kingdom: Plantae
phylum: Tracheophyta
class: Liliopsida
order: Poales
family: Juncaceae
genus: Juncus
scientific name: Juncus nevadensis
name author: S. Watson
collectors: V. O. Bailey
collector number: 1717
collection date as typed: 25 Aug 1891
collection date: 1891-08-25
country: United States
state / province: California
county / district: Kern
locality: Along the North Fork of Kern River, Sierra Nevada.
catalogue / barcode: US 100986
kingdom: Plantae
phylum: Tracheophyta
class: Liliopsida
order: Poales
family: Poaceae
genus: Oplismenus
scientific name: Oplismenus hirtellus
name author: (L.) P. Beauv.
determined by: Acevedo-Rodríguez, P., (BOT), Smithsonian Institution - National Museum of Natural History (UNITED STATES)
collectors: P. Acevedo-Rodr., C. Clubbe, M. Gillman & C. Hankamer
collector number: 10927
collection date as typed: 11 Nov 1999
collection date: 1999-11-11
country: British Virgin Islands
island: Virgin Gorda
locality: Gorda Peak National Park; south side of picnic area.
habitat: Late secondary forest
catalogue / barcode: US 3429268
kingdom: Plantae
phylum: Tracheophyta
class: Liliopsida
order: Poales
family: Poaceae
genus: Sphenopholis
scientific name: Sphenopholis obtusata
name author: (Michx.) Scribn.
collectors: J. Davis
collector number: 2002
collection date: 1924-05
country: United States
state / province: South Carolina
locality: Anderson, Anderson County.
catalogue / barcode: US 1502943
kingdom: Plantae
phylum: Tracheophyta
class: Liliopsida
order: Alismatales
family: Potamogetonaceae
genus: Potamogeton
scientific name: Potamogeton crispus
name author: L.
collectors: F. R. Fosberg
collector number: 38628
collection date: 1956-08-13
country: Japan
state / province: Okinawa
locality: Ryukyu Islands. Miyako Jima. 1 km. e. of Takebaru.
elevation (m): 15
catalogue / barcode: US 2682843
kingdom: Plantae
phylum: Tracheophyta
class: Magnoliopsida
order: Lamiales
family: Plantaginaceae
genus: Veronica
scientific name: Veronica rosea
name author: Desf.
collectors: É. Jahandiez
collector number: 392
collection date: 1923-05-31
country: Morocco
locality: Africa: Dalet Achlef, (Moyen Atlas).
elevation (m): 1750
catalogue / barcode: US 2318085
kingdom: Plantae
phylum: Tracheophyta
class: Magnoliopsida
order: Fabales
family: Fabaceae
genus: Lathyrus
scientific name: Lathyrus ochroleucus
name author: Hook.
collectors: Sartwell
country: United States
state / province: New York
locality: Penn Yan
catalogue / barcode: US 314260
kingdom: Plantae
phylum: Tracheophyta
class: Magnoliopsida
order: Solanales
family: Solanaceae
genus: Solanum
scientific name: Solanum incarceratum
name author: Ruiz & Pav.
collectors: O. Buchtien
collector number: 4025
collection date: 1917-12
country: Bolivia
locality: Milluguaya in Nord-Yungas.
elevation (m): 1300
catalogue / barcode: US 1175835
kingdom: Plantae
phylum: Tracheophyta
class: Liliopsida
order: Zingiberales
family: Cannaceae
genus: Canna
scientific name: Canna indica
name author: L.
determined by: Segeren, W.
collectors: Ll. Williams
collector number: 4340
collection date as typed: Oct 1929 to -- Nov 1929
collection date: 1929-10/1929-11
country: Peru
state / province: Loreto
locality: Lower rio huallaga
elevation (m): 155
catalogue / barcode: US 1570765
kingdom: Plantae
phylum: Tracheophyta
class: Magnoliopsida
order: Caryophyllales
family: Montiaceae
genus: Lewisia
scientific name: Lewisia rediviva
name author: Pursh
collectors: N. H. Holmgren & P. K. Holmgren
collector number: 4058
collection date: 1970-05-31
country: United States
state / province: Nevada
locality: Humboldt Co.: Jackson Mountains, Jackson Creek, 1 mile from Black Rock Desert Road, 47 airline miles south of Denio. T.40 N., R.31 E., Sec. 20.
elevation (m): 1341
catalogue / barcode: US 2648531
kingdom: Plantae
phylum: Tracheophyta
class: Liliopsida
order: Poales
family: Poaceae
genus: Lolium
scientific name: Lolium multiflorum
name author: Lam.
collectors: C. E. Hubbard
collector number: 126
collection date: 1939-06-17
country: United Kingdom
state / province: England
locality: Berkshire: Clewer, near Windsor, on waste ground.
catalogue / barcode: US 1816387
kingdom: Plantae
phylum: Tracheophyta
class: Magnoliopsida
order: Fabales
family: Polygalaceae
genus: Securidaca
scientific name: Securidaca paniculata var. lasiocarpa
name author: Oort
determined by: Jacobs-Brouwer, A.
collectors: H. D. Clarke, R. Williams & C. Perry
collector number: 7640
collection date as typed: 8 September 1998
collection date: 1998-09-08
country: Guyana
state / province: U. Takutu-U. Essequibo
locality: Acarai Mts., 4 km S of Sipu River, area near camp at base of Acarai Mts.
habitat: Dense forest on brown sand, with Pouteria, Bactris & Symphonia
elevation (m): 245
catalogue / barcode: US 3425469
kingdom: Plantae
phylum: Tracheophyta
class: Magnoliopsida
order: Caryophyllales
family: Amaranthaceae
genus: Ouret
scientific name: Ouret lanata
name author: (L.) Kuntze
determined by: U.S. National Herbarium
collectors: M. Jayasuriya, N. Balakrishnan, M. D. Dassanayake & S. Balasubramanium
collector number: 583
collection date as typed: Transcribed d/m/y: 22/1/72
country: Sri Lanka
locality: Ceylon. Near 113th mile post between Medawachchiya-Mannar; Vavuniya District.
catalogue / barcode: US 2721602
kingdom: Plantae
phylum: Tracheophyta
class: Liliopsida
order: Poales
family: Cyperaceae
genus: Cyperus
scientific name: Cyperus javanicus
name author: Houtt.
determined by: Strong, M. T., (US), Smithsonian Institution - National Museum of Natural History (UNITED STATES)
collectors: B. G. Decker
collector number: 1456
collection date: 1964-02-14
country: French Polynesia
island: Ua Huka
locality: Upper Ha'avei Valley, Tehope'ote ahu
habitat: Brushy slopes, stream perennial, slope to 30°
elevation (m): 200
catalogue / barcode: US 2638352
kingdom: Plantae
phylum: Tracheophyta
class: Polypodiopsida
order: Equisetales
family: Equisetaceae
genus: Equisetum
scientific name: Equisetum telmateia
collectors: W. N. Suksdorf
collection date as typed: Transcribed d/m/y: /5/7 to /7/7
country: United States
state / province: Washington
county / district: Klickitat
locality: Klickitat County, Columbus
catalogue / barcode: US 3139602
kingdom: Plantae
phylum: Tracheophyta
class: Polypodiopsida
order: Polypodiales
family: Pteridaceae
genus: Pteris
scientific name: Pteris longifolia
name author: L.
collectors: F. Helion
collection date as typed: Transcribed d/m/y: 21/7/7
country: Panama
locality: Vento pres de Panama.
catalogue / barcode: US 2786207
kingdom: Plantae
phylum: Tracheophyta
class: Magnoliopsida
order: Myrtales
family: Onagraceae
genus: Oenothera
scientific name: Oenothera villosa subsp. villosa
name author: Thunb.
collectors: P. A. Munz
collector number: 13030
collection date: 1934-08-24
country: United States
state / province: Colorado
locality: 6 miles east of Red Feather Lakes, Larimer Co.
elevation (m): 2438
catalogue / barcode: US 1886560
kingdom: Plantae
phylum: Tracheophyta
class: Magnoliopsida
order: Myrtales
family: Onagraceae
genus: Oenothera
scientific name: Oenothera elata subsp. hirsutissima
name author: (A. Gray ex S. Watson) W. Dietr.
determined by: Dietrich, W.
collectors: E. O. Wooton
::::::
**Your task:** Reproduce every line of the entries above word for word, changing nothing.

**Written solution:**
kingdom: Plantae
phylum: Tracheophyta
class: Liliopsida
order: Poales
family: Juncaceae
genus: Juncus
scientific name: Juncus nevadensis
name author: S. Watson
collectors: V. O. Bailey
collector number: 1717
collection date as typed: 25 Aug 1891
collection date: 1891-08-25
country: United States
state / province: California
county / district: Kern
locality: Along the North Fork of Kern River, Sierra Nevada.
catalogue / barcode: US 100986
kingdom: Plantae
phylum: Tracheophyta
class: Liliopsida
order: Poales
family: Poaceae
genus: Oplismenus
scientific name: Oplismenus hirtellus
name author: (L.) P. Beauv.
determined by: Acevedo-Rodríguez, P., (BOT), Smithsonian Institution - National Museum of Natural History (UNITED STATES)
collectors: P. Acevedo-Rodr., C. Clubbe, M. Gillman & C. Hankamer
collector number: 10927
collection date as typed: 11 Nov 1999
collection date: 1999-11-11
country: British Virgin Islands
island: Virgin Gorda
locality: Gorda Peak National Park; south side of picnic area.
habitat: Late secondary forest
catalogue / barcode: US 3429268
kingdom: Plantae
phylum: Tracheophyta
class: Liliopsida
order: Poales
family: Poaceae
genus: Sphenopholis
scientific name: Sphenopholis obtusata
name author: (Michx.) Scribn.
collectors: J. Davis
collector number: 2002
collection date: 1924-05
country: United States
state / province: South Carolina
locality: Anderson, Anderson County.
catalogue / barcode: US 1502943
kingdom: Plantae
phylum: Tracheophyta
class: Liliopsida
order: Alismatales
family: Potamogetonaceae
genus: Potamogeton
scientific name: Potamogeton crispus
name author: L.
collectors: F. R. Fosberg
collector number: 38628
collection date: 1956-08-13
country: Japan
state / province: Okinawa
locality: Ryukyu Islands. Miyako Jima. 1 km. e. of Takebaru.
elevation (m): 15
catalogue / barcode: US 2682843
kingdom: Plantae
phylum: Tracheophyta
class: Magnoliopsida
order: Lamiales
family: Plantaginaceae
genus: Veronica
scientific name: Veronica rosea
name author: Desf.
collectors: É. Jahandiez
collector number: 392
collection date: 1923-05-31
country: Morocco
locality: Africa: Dalet Achlef, (Moyen Atlas).
elevation (m): 1750
catalogue / barcode: US 2318085
kingdom: Plantae
phylum: Tracheophyta
class: Magnoliopsida
order: Fabales
family: Fabaceae
genus: Lathyrus
scientific name: Lathyrus ochroleucus
name author: Hook.
collectors: Sartwell
country: United States
state / province: New York
locality: Penn Yan
catalogue / barcode: US 314260
kingdom: Plantae
phylum: Tracheophyta
class: Magnoliopsida
order: Solanales
family: Solanaceae
genus: Solanum
scientific name: Solanum incarceratum
name author: Ruiz & Pav.
collectors: O. Buchtien
collector number: 4025
collection date: 1917-12
country: Bolivia
locality: Milluguaya in Nord-Yungas.
elevation (m): 1300
catalogue / barcode: US 1175835
kingdom: Plantae
phylum: Tracheophyta
class: Liliopsida
order: Zingiberales
family: Cannaceae
genus: Canna
scientific name: Canna indica
name author: L.
determined by: Segeren, W.
collectors: Ll. Williams
collector number: 4340
collection date as typed: Oct 1929 to -- Nov 1929
collection date: 1929-10/1929-11
country: Peru
state / province: Loreto
locality: Lower rio huallaga
elevation (m): 155
catalogue / barcode: US 1570765
kingdom: Plantae
phylum: Tracheophyta
class: Magnoliopsida
order: Caryophyllales
family: Montiaceae
genus: Lewisia
scientific name: Lewisia rediviva
name author: Pursh
collectors: N. H. Holmgren & P. K. Holmgren
collector number: 4058
collection date: 1970-05-31
country: United States
state / province: Nevada
locality: Humboldt Co.: Jackson Mountains, Jackson Creek, 1 mile from Black Rock Desert Road, 47 airline miles south of Denio. T.40 N., R.31 E., Sec. 20.
elevation (m): 1341
catalogue / barcode: US 2648531
kingdom: Plantae
phylum: Tracheophyta
class: Liliopsida
order: Poales
family: Poaceae
genus: Lolium
scientific name: Lolium multiflorum
name author: Lam.
collectors: C. E. Hubbard
collector number: 126
collection date: 1939-06-17
country: United Kingdom
state / province: England
locality: Berkshire: Clewer, near Windsor, on waste ground.
catalogue / barcode: US 1816387
kingdom: Plantae
phylum: Tracheophyta
class: Magnoliopsida
order: Fabales
family: Polygalaceae
genus: Securidaca
scientific name: Securidaca paniculata var. lasiocarpa
name author: Oort
determined by: Jacobs-Brouwer, A.
collectors: H. D. Clarke, R. Williams & C. Perry
collector number: 7640
collection date as typed: 8 September 1998
collection date: 1998-09-08
country: Guyana
state / province: U. Takutu-U. Essequibo
locality: Acarai Mts., 4 km S of Sipu River, area near camp at base of Acarai Mts.
habitat: Dense forest on brown sand, with Pouteria, Bactris & Symphonia
elevation (m): 245
catalogue / barcode: US 3425469
kingdom: Plantae
phylum: Tracheophyta
class: Magnoliopsida
order: Caryophyllales
family: Amaranthaceae
genus: Ouret
scientific name: Ouret lanata
name author: (L.) Kuntze
determined by: U.S. National Herbarium
collectors: M. Jayasuriya, N. Balakrishnan, M. D. Dassanayake & S. Balasubramanium
collector number: 583
collection date as typed: Transcribed d/m/y: 22/1/72
country: Sri Lanka
locality: Ceylon. Near 113th mile post between Medawachchiya-Mannar; Vavuniya District.
catalogue / barcode: US 2721602
kingdom: Plantae
phylum: Tracheophyta
class: Liliopsida
order: Poales
family: Cyperaceae
genus: Cyperus
scientific name: Cyperus javanicus
name author: Houtt.
determined by: Strong, M. T., (US), Smithsonian Institution - National Museum of Natural History (UNITED STATES)
collectors: B. G. Decker
collector number: 1456
collection date: 1964-02-14
country: French Polynesia
island: Ua Huka
locality: Upper Ha'avei Valley, Tehope'ote ahu
habitat: Brushy slopes, stream perennial, slope to 30°
elevation (m): 200
catalogue / barcode: US 2638352
kingdom: Plantae
phylum: Tracheophyta
class: Polypodiopsida
order: Equisetales
family: Equisetaceae
genus: Equisetum
scientific name: Equisetum telmateia
collectors: W. N. Suksdorf
collection date as typed: Transcribed d/m/y: /5/7 to /7/7
country: United States
state / province: Washington
county / district: Klickitat
locality: Klickitat County, Columbus
catalogue / barcode: US 3139602
kingdom: Plantae
phylum: Tracheophyta
class: Polypodiopsida
order: Polypodiales
family: Pteridaceae
genus: Pteris
scientific name: Pteris longifolia
name author: L.
collectors: F. Helion
collection date as typed: Transcribed d/m/y: 21/7/7
country: Panama
locality: Vento pres de Panama.
catalogue / barcode: US 2786207
kingdom: Plantae
phylum: Tracheophyta
class: Magnoliopsida
order: Myrtales
family: Onagraceae
genus: Oenothera
scientific name: Oenothera villosa subsp. villosa
name author: Thunb.
collectors: P. A. Munz
collector number: 13030
collection date: 1934-08-24
country: United States
state / province: Colorado
locality: 6 miles east of Red Feather Lakes, Larimer Co.
elevation (m): 2438
catalogue / barcode: US 1886560
kingdom: Plantae
phylum: Tracheophyta
class: Magnoliopsida
order: Myrtales
family: Onagraceae
genus: Oenothera
scientific name: Oenothera elata subsp. hirsutissima
name author: (A. Gray ex S. Watson) W. Dietr.
determined by: Dietrich, W.
collectors: E. O. Wooton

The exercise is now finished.